By integrating HFE into the design process, the tests, evaluations and reports conducted throughout our Guideway process will have uncovered both risks and use-related errors and optimized your product to be safe and effective. When it’s time for final reports and FDA submission, you’re unlikely to hit last-minute roadblocks that require your design team to go back to the drawing board.
Achieving better product-market fit
Finally, with HFE, you strengthen your business outcomes. Getting the market to adopt the product you’ve developed requires a deep knowledge of the people — purchasers, users and patients — who will actually use it.
Because HFE embeds deep research and testing into the design process, the data and insights found will provide the foundation for strategic design decisions, thus guiding the formation of a desirable product. Products that are safe, easy and enjoyable to use achieve better sales, more customer satisfaction and improved patient outcomes.
For instance, BBI created a device to detect pressure ulcers in patients before they happen. Employing human factors engineering as an integrated part of the design process led to a product that’s remarkably easy to use and highly-effective. Plus, it has drastically improved the patient experience, helping at-risk patients get out of the hospital faster.

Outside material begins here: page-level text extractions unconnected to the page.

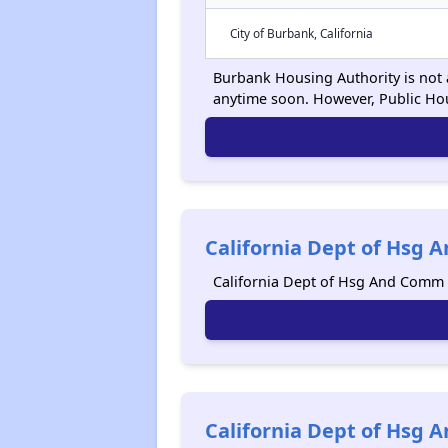
City of Burbank, California
Burbank Housing Authority is not a
anytime soon. However, Public Ho
California Dept of Hsg
California Dept of Hsg And Comm D
California Dept of Hsg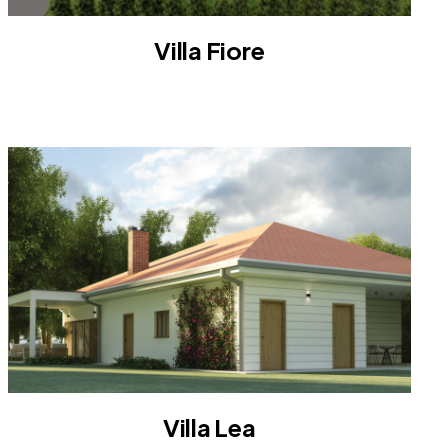
Villa Fiore
VILLA
Villa Lea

“Good design is good business.” And good design includes Human Factors.
HFE elevates your product — but it’s not meant to improve upon a completed design. To be effective, HFE needs to be a key part of the full development process. A core belief at MPE (Formerly Mindflow Design) is that human factors and design teams need to work together to create well considered products that achieve targeted and impactful results.
Design brings one perspective, and HFE brings another. Together, they form a holistic solution, one that connects technology and devices to the people who are using them.
Without both areas of expertise, you risk creating a product in a silo. No matter how much time and effort you spend, you’ll still be missing a piece. For the most effective, safest and successful products, your process should fuse design and HFE together.